## DATA UNDER STUDY
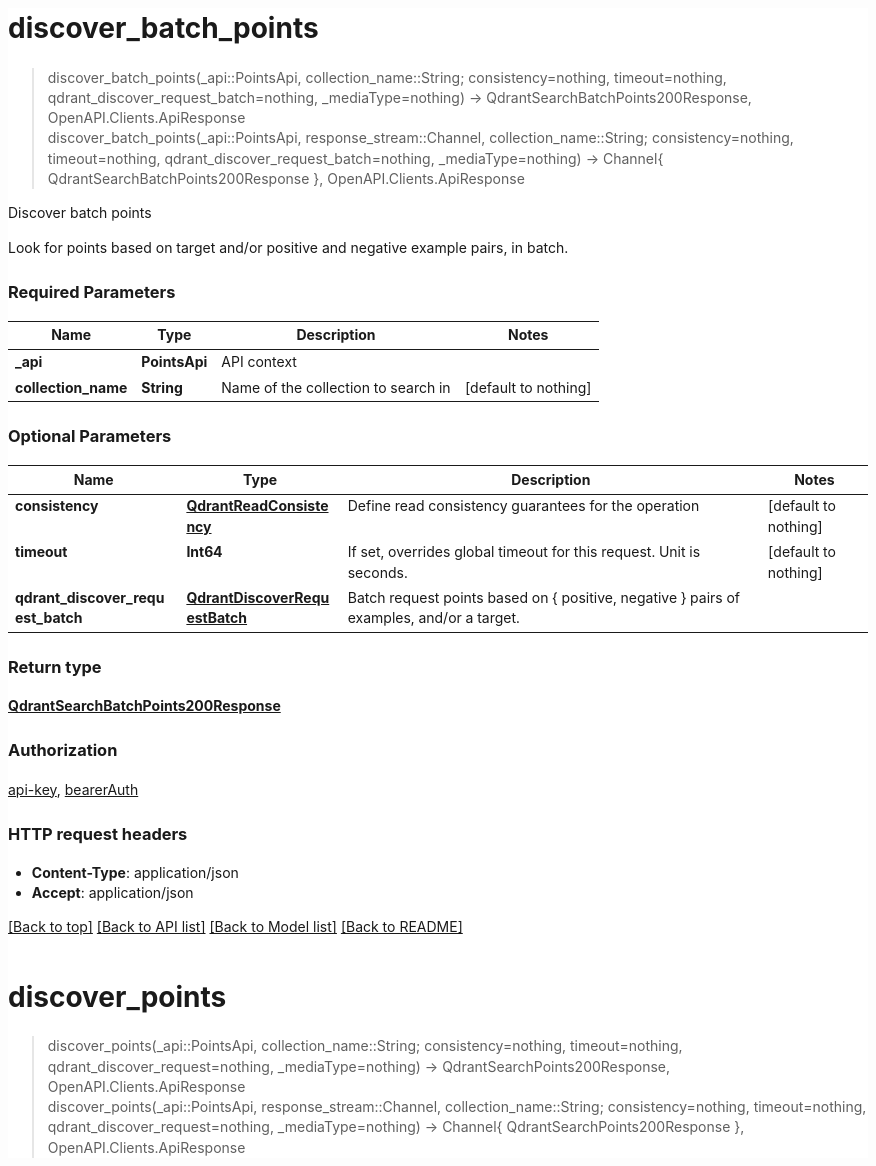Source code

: # **discover_batch_points**
> discover_batch_points(_api::PointsApi, collection_name::String; consistency=nothing, timeout=nothing, qdrant_discover_request_batch=nothing, _mediaType=nothing) -> QdrantSearchBatchPoints200Response, OpenAPI.Clients.ApiResponse <br/>
> discover_batch_points(_api::PointsApi, response_stream::Channel, collection_name::String; consistency=nothing, timeout=nothing, qdrant_discover_request_batch=nothing, _mediaType=nothing) -> Channel{ QdrantSearchBatchPoints200Response }, OpenAPI.Clients.ApiResponse

Discover batch points

Look for points based on target and/or positive and negative example pairs, in batch.

### Required Parameters

Name | Type | Description  | Notes
------------- | ------------- | ------------- | -------------
 **_api** | **PointsApi** | API context | 
**collection_name** | **String**| Name of the collection to search in | [default to nothing]

### Optional Parameters

Name | Type | Description  | Notes
------------- | ------------- | ------------- | -------------
 **consistency** | [**QdrantReadConsistency**](.md)| Define read consistency guarantees for the operation | [default to nothing]
 **timeout** | **Int64**| If set, overrides global timeout for this request. Unit is seconds. | [default to nothing]
 **qdrant_discover_request_batch** | [**QdrantDiscoverRequestBatch**](QdrantDiscoverRequestBatch.md)| Batch request points based on { positive, negative } pairs of examples, and/or a target. | 

### Return type

[**QdrantSearchBatchPoints200Response**](QdrantSearchBatchPoints200Response.md)

### Authorization

[api-key](../README.md#api-key), [bearerAuth](../README.md#bearerAuth)

### HTTP request headers

 - **Content-Type**: application/json
 - **Accept**: application/json

[[Back to top]](#) [[Back to API list]](../README.md#api-endpoints) [[Back to Model list]](../README.md#models) [[Back to README]](../README.md)

# **discover_points**
> discover_points(_api::PointsApi, collection_name::String; consistency=nothing, timeout=nothing, qdrant_discover_request=nothing, _mediaType=nothing) -> QdrantSearchPoints200Response, OpenAPI.Clients.ApiResponse <br/>
> discover_points(_api::PointsApi, response_stream::Channel, collection_name::String; consistency=nothing, timeout=nothing, qdrant_discover_request=nothing, _mediaType=nothing) -> Channel{ QdrantSearchPoints200Response }, OpenAPI.Clients.ApiResponse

## WHAT THE TASK ASKS
Go through the listing above. Show each line where the word "positive" is found.

## RESPONSE BOX
Look for points based on target and/or positive and negative example pairs, in batch.
 **qdrant_discover_request_batch** | [**QdrantDiscoverRequestBatch**](QdrantDiscoverRequestBatch.md)| Batch request points based on { positive, negative } pairs of examples, and/or a target. | 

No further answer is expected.